* begin Document section *

Software characteristics

However, I notice over and over again, that there are various conference talks about resiliency, self-healing, and antifragility and often they lazily conclude that Neflix OSS Hystrix is the answer to all of that. It is important to remember that conferences speakers are overly optimistic, wishful thinkers, and it takes more than a Circuit Breaker to create a resilient and self-healing application.

Conference level Resiliency

So what does a typical resiliency pitch look like: use timeouts, isolate in bulkheads, and of course apply the circuit breaker pattern. Having implemented the circuit breaker pattern twice in Apache Camel (first a homegrown version, then using Hystrix) I have to admit that circuit breaker is a perfect conference material with nice visualization options and state transitions. (I will spare explaining to you how a circuit breaker works here, I'm sure you will not mind). And typically, such a pitch concludes that the answer to all of the above concerns is Hystrix. Hurrah!

Get out of the Process

I agree with all the suggestions above such as timeout, bulkhead and circuit breaker. But that is a very narrow sighted view. It is not possible to make an application resilient and self-healing (not to mention antifragile) only from within. For a truly resilient and self-healing architecture you need also isolation, external monitoring, and autonomous decision making. What do I mean by that?

* end Document section *

* _What is being asked_: Could you continue the piece on application resiliency and circuit breakers, picking up after its final question?

* begin Rows *

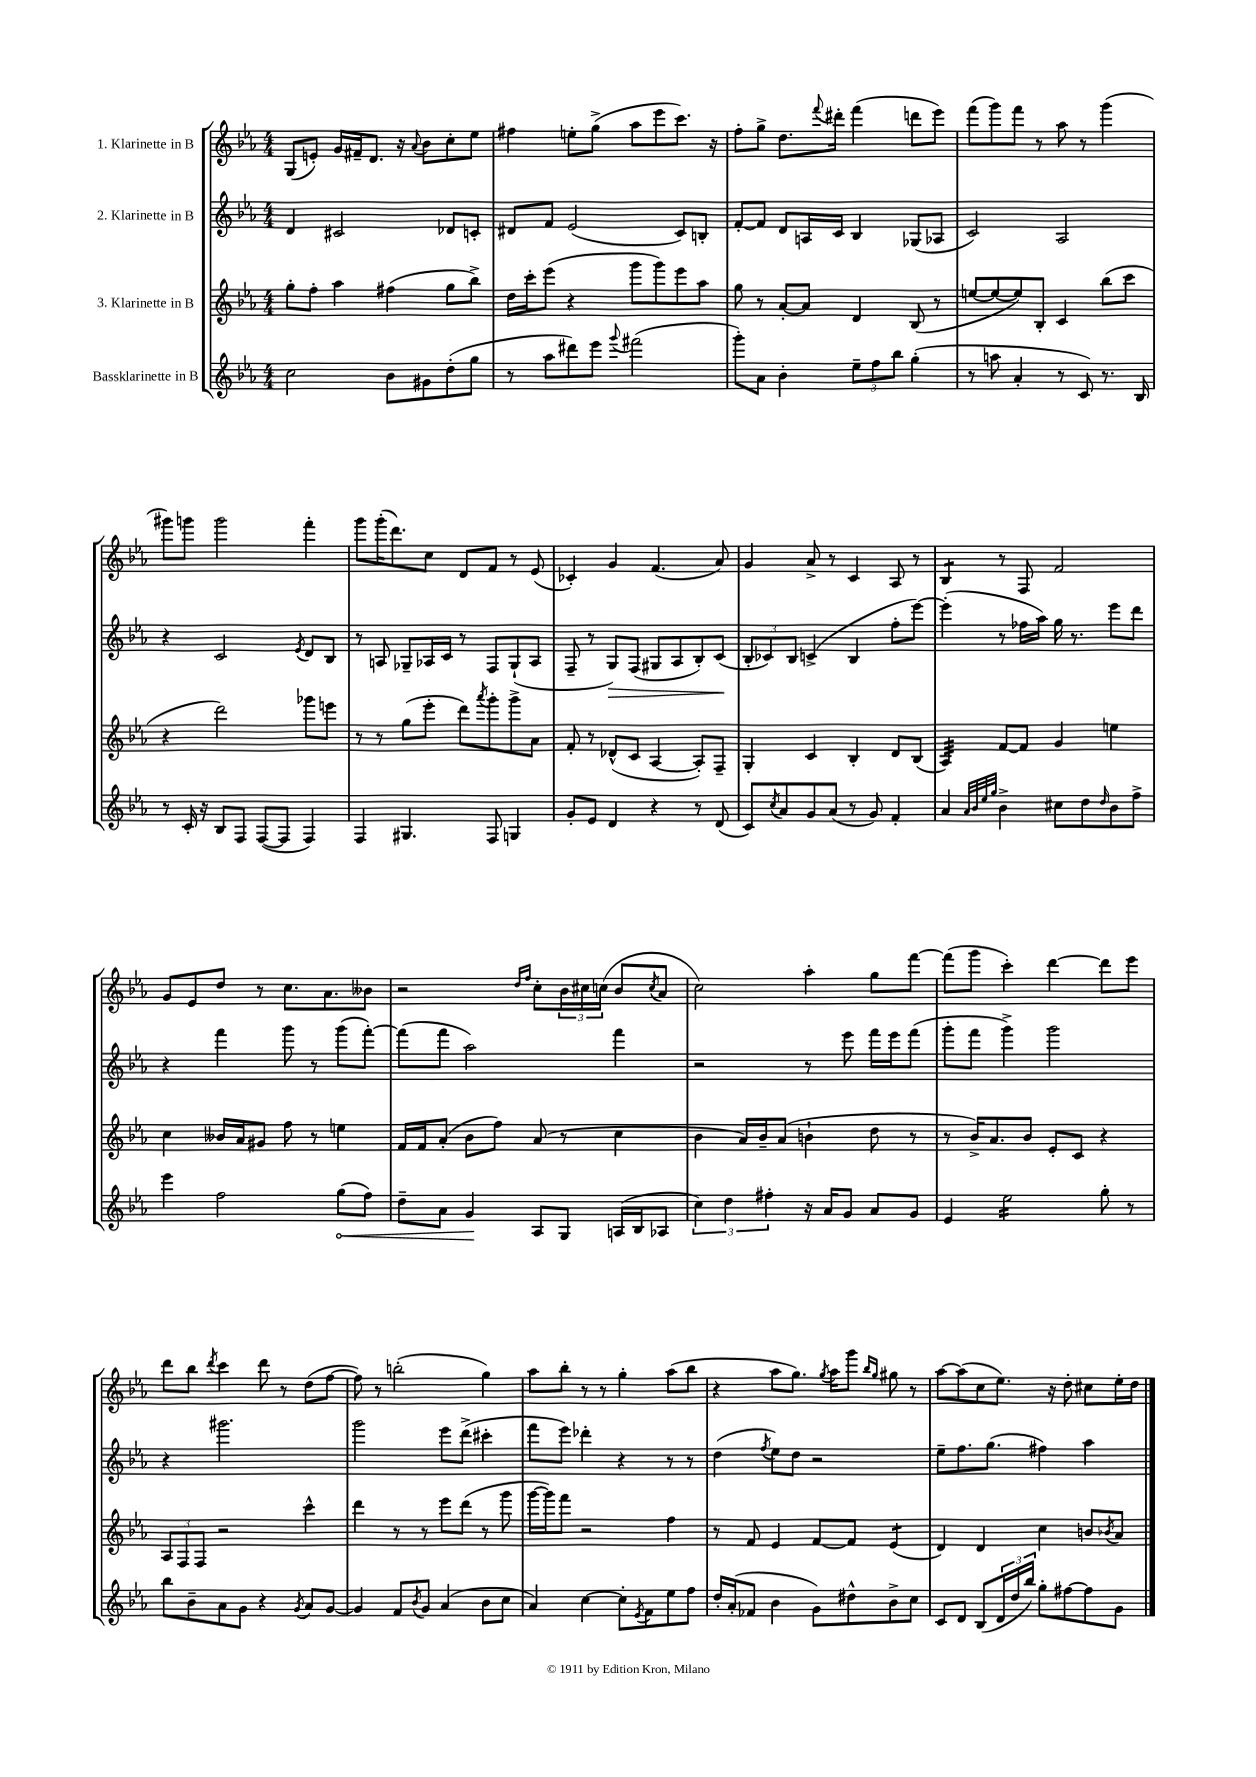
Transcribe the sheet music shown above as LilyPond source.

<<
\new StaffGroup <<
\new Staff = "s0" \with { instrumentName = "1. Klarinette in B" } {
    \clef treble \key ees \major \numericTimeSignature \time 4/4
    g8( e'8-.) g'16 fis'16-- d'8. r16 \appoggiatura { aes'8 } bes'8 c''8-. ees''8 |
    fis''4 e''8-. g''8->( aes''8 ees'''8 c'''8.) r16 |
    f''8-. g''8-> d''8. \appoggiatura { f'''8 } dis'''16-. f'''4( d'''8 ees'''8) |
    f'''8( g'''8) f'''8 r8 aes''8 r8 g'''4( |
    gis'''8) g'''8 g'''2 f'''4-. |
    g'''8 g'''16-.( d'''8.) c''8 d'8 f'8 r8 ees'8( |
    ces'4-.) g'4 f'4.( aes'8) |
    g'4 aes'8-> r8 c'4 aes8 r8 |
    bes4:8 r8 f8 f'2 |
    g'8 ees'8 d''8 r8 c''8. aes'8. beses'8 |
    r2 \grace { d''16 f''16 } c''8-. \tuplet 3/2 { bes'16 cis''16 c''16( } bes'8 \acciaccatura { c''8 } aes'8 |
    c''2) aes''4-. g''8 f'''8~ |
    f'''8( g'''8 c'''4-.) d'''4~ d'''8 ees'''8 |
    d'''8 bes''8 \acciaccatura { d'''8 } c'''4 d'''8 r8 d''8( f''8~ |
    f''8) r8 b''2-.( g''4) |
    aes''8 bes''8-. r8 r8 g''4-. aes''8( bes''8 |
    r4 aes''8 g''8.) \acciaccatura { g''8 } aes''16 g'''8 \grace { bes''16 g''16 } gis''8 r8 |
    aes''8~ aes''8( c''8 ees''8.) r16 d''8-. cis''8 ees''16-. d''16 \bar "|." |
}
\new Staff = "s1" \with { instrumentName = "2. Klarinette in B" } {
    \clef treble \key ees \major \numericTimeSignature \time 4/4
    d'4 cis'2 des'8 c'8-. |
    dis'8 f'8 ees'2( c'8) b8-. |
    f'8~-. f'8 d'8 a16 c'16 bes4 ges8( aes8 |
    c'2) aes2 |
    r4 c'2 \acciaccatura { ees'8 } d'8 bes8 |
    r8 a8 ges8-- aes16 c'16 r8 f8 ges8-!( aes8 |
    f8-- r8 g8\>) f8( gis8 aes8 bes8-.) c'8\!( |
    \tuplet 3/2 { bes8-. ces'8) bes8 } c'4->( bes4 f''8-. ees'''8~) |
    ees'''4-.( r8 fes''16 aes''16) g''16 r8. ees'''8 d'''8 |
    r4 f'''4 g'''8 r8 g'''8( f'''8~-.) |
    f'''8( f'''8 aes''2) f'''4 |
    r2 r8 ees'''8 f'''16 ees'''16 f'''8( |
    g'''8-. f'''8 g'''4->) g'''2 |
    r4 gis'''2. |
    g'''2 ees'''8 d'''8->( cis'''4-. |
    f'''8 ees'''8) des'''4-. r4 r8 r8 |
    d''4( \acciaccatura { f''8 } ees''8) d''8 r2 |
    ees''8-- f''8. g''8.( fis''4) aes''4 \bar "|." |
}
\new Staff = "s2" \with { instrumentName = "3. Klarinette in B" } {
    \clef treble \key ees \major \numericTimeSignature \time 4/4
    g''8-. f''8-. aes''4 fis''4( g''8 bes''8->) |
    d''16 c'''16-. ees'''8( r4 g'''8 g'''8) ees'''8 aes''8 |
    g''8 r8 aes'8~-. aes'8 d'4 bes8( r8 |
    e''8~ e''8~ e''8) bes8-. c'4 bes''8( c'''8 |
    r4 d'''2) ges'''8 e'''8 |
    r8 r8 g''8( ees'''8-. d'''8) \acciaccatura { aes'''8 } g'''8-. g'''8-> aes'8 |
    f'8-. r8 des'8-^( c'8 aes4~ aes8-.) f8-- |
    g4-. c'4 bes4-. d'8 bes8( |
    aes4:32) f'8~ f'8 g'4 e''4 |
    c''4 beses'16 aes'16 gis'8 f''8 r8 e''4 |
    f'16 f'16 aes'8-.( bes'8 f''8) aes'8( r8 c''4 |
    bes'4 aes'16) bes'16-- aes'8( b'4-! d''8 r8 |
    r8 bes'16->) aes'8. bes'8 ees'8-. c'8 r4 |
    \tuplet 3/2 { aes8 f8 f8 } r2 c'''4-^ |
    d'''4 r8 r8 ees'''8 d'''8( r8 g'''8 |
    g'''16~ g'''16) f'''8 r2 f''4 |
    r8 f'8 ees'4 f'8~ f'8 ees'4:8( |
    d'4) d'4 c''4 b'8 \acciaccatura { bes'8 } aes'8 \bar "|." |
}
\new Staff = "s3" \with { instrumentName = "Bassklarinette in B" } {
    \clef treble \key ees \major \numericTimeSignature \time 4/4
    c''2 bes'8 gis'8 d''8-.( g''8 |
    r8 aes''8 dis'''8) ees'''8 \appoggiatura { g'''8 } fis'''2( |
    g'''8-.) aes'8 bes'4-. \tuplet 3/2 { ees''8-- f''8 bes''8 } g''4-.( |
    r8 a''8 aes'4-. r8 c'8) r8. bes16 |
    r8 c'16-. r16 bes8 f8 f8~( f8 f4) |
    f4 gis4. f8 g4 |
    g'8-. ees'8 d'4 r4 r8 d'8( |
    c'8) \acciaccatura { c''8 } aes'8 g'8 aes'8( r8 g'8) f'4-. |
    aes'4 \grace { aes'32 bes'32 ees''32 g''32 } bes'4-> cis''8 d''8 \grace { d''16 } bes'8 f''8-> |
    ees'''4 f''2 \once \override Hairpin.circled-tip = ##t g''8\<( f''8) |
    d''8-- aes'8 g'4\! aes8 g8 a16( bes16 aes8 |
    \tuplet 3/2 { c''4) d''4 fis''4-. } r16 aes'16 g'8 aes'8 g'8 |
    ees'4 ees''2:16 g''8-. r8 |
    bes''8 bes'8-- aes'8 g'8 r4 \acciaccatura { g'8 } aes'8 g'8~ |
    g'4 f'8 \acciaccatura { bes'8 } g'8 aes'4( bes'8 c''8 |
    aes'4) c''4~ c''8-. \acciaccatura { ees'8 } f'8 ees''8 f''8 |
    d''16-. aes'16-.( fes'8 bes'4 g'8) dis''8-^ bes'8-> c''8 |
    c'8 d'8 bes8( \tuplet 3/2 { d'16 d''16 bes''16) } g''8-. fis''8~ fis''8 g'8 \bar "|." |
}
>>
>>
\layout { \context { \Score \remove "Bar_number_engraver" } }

* end Rows *
* begin Rows *

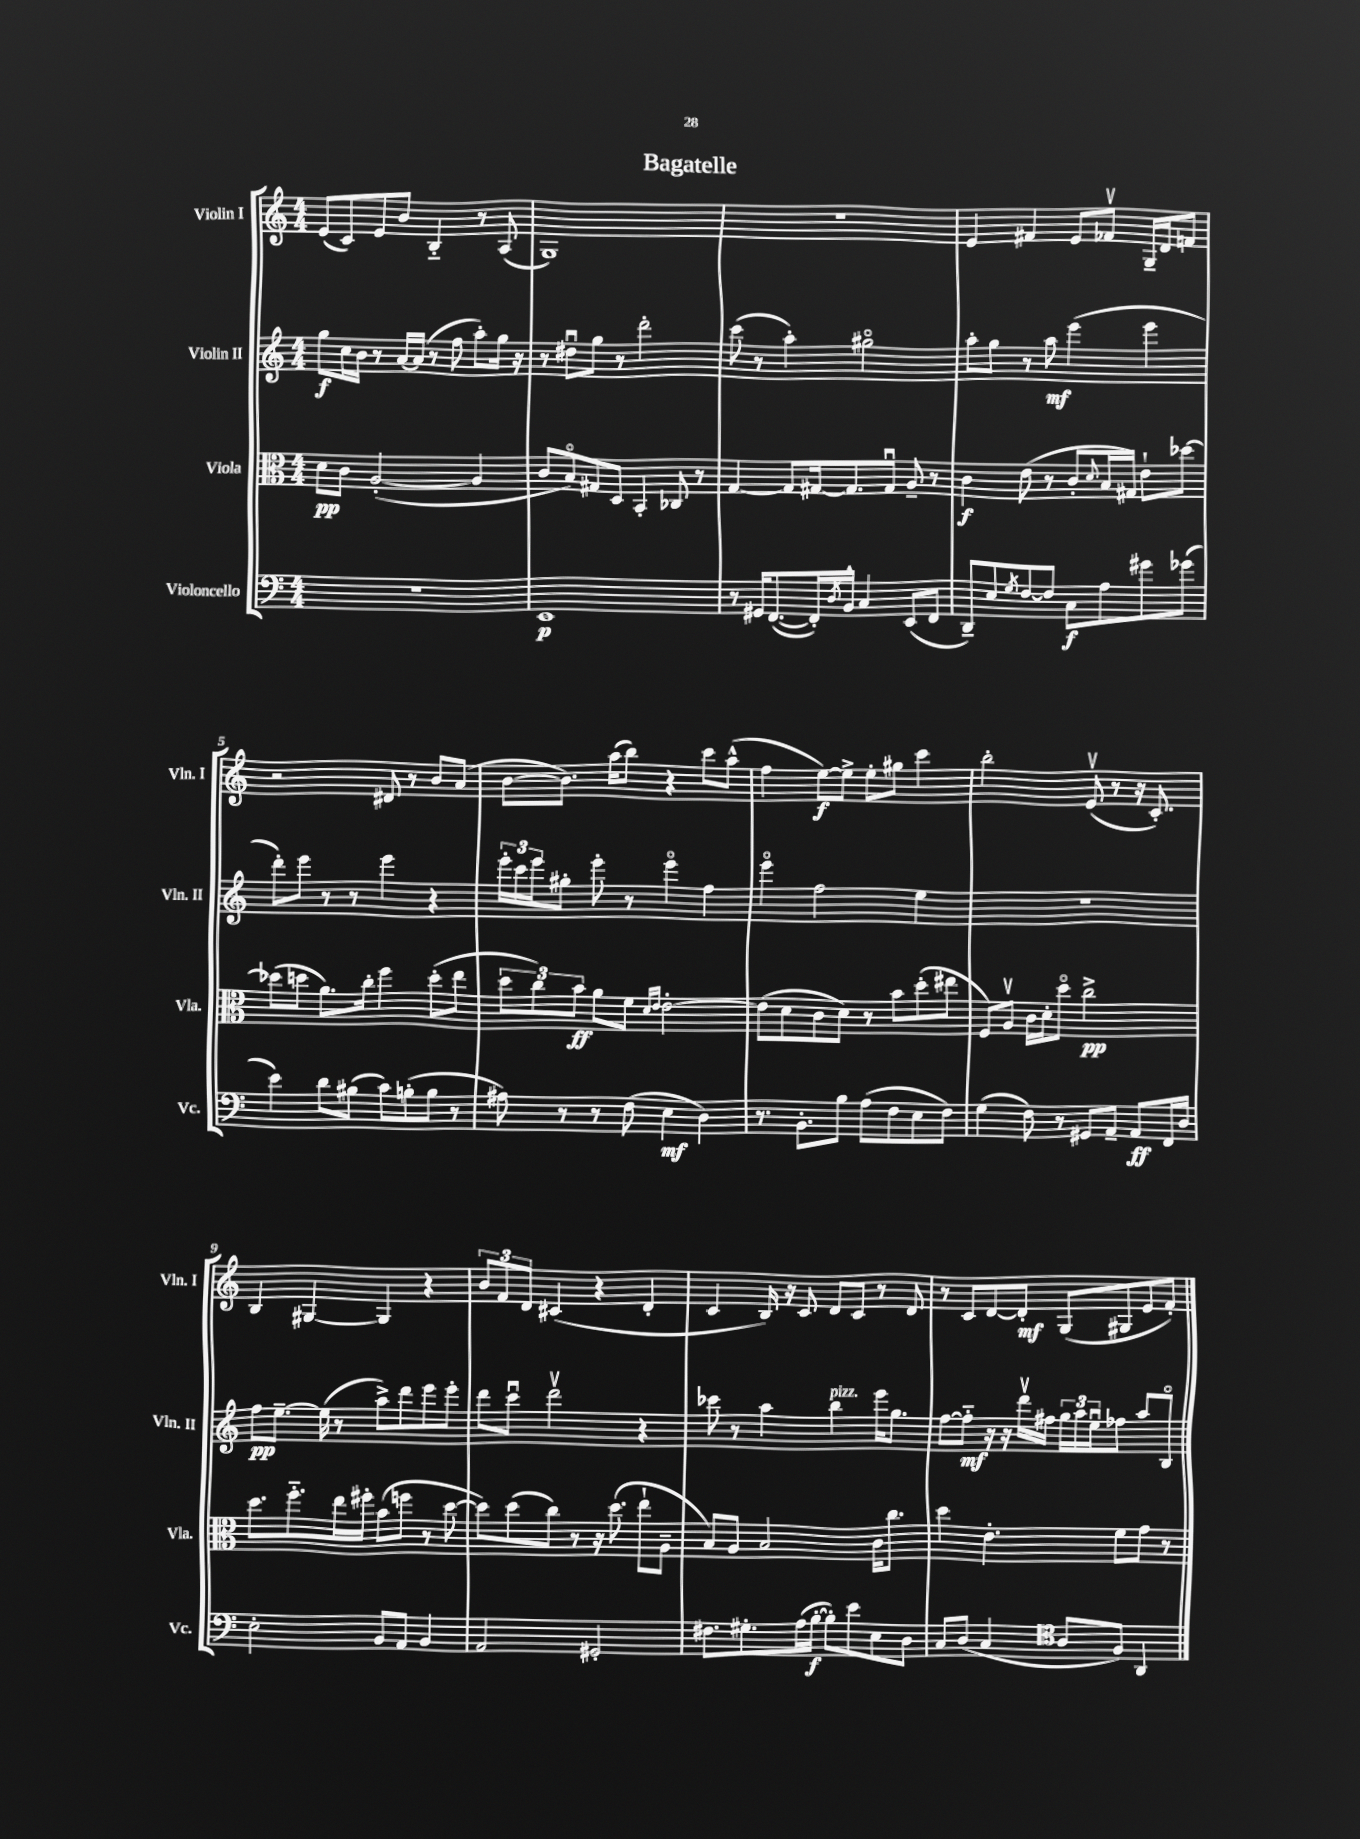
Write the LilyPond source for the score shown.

* end Rows *

* _Exercise response_:
If you read Release It book carefully, you will realize that bulkhead pattern is not about thread pools. In my Camel Design Patterns book, I've explained that there are multiple levels to isolate and apply the bulkhead pattern. Thread Pools with Hystrix is only the first level.

Tools for bulkhead pattern

Hystrix uses thread pools to ensure that the CPU time dedicated to your application process is better distributed among the different threads of the application. This will prevent a CPU intensive failure from spreading beyond a thread pool and other parts of the service still gets some CPU time.
But what about any other kind of failure that can happen in an application that is not contained in a thread pool? What about if there is a memory leak in the application or some sort of infinite loop or a fork bomb? For these kinds of failures, you need to isolate the different instances of your service through processes resource isolation. Something that is provided by modern container technologies and used as the standard deployment unit nowadays. In practical term, this means isolating processes on the same host using containers by setting memory and CPU limits.

Once you have isolated the different service instances and ensured failure containment among the different service processes through containers, the next step is to protect from VM/Node/Host failures. In a cloud environment, VMs can come and go even more often, and with that, all process instances on the VM would also vanish. That requires distributing the different instances of your service into different VMs and contain VMs failures from bringing down the whole application.

All VMs run on some kind of hardware and it is also important to isolate hardware failures too. If an application is spread across multiple VMs but all of them depend on a shared hardware unit, a failure on the hardware can still affect the whole application.
A container orchestrator such as Kubernetes can spread the service instances on multiple nodes using anti-affinity feature. Even further, anti-affinity can spread the instances of a service across hardware racks, availability zones, or any other logical grouping of hardware to reduce correlated failures.

Self-Healing from What?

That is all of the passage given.